France | France, Conseil d'État, 8 ss, 29 avril 2002, 223443


Vu la requête sommaire et le mémoire complémentaire, enregistrés les 24 juillet et 23 novembre 2000 au secrétariat du contentieux du Conseil d'Etat, présentés pour la SOCIETE L'UNITE HERMETIQUE, dont le siège est à La Verpillière (38290) prise en la personne de ses représentants légaux, domiciliés en cette qualité audit siège ; la SOCIETE L'UNITE HERMETIQUE demande au Conseil d'Etat :
1°) d'annuler l'arrêt du 29 mai 2000 par lequel la cour administrative d'appel de Lyon, à la demande de Mlle Evelyne X..., a annulé 1°) le jugement en date du 7 février 1997 par lequel le

tribunal administratif de Grenoble a rejeté sa demande tendant à l'ann...
• • • • • • •
Recopiez mot pour mot le passage de la décision du Conseil d'État qui commence par les mots contenant « Vu la requête » et se termine par « tendant à l'ann... ».
• • • • • • •
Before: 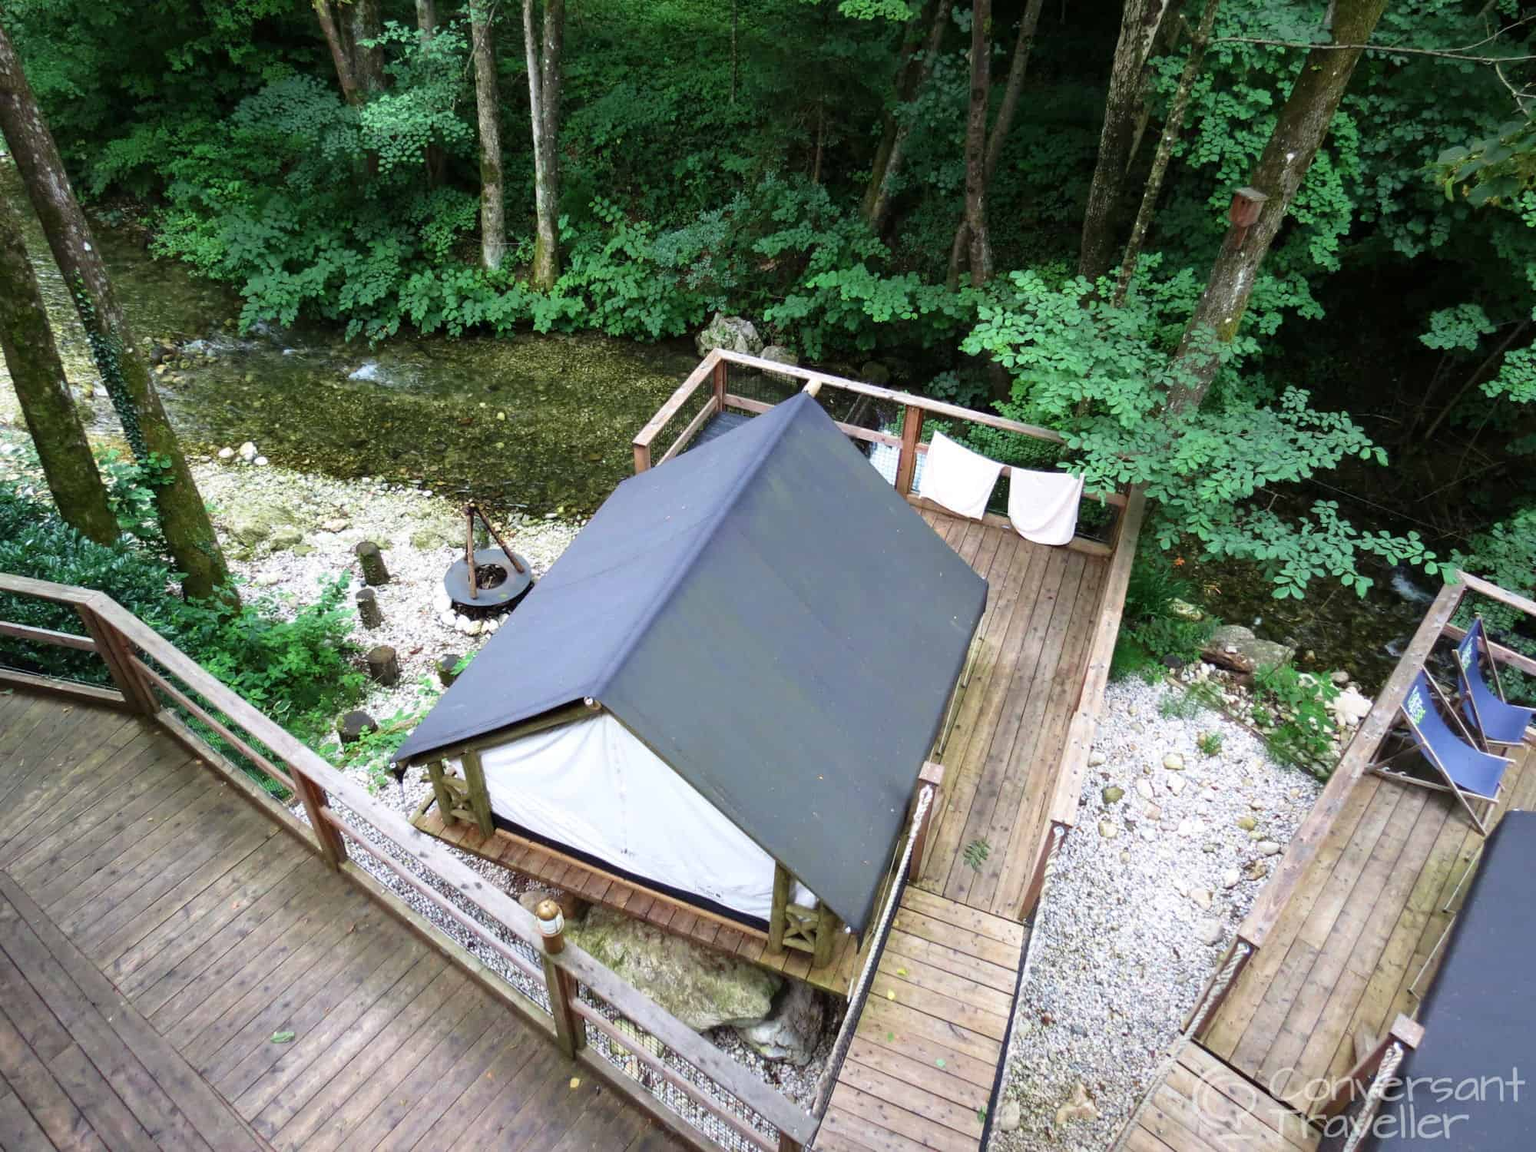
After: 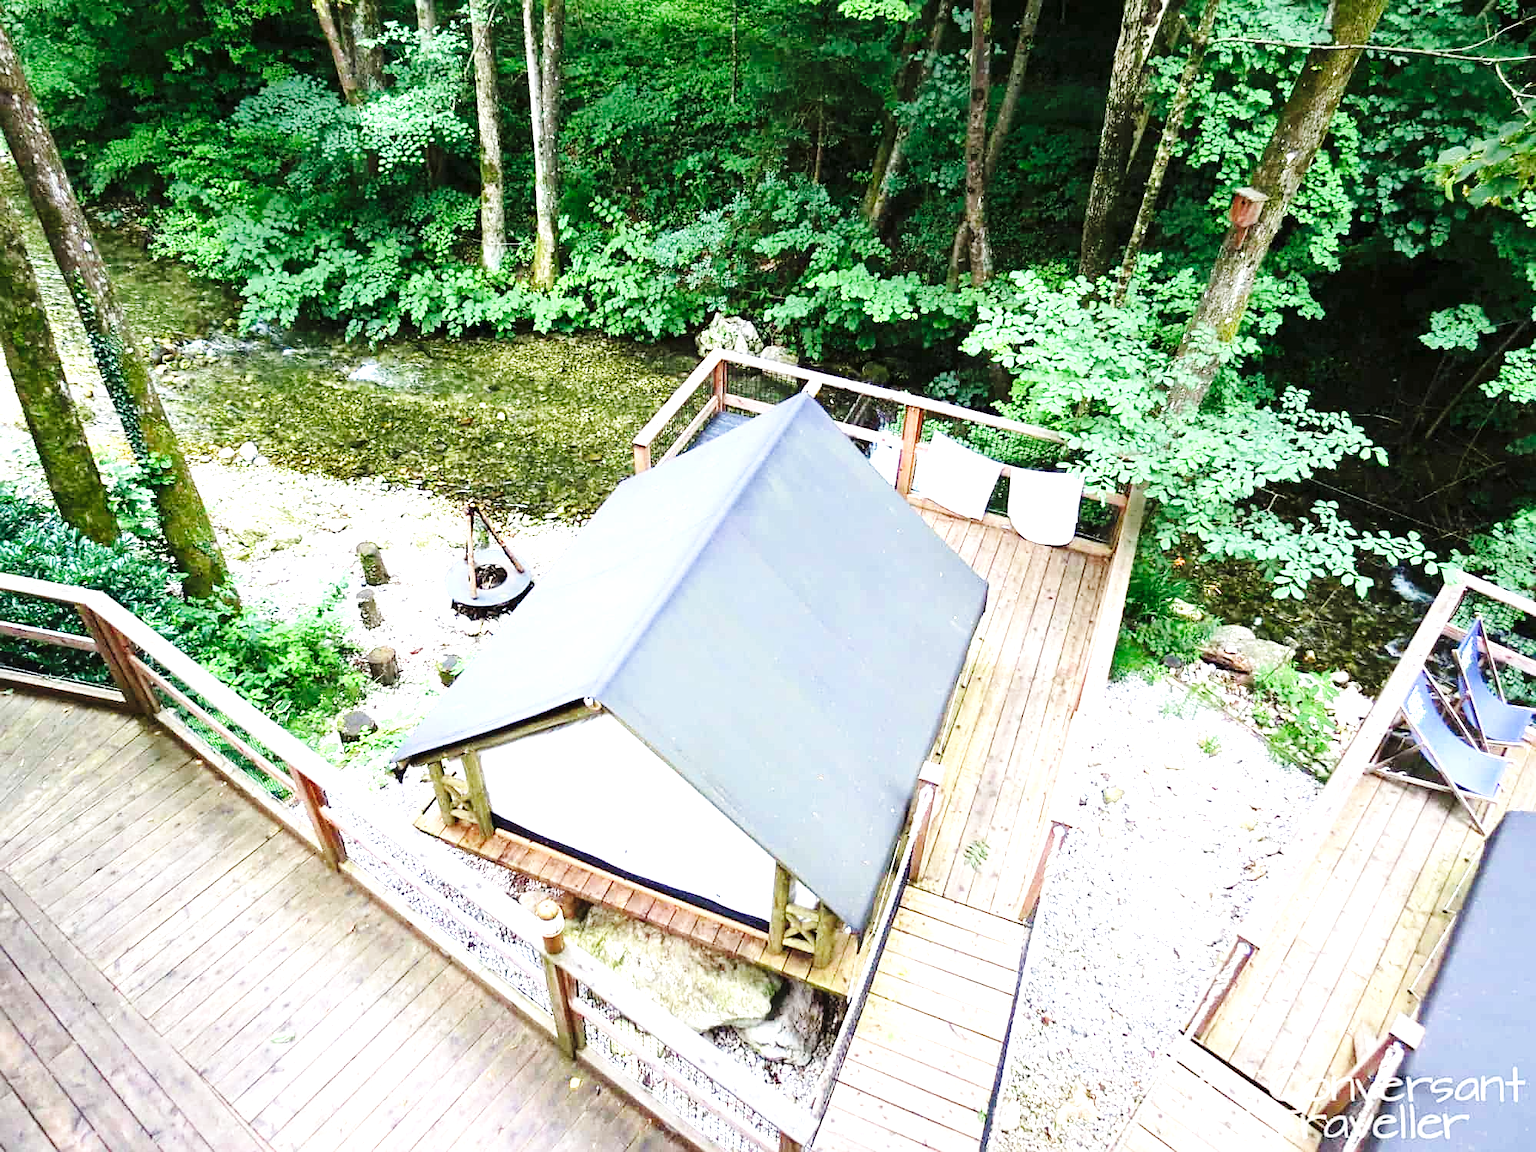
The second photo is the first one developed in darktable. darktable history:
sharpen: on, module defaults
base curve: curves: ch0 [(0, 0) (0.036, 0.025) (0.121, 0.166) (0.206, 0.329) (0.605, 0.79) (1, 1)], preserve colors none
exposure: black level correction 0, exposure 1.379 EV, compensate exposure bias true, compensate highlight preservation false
• • • • • • •
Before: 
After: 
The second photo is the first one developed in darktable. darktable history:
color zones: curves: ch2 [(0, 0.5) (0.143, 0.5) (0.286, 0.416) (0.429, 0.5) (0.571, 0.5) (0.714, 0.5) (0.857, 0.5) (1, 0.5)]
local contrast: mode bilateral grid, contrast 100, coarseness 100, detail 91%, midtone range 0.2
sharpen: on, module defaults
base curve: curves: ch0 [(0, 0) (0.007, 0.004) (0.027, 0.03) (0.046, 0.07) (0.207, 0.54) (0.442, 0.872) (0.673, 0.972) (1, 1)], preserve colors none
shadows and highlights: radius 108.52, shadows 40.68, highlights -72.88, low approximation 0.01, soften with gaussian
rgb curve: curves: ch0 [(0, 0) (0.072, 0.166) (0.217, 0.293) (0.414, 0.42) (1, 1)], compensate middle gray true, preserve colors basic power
• • • • • • •
* Réponse écrite *
Vu la requête sommaire et le mémoire complémentaire, enregistrés les 24 juillet et 23 novembre 2000 au secrétariat du contentieux du Conseil d'Etat, présentés pour la SOCIETE L'UNITE HERMETIQUE, dont le siège est à La Verpillière (38290) prise en la personne de ses représentants légaux, domiciliés en cette qualité audit siège ; la SOCIETE L'UNITE HERMETIQUE demande au Conseil d'Etat :
1°) d'annuler l'arrêt du 29 mai 2000 par lequel la cour administrative d'appel de Lyon, à la demande de Mlle Evelyne X..., a annulé 1°) le jugement en date du 7 février 1997 par lequel le

tribunal administratif de Grenoble a rejeté sa demande tendant à l'ann...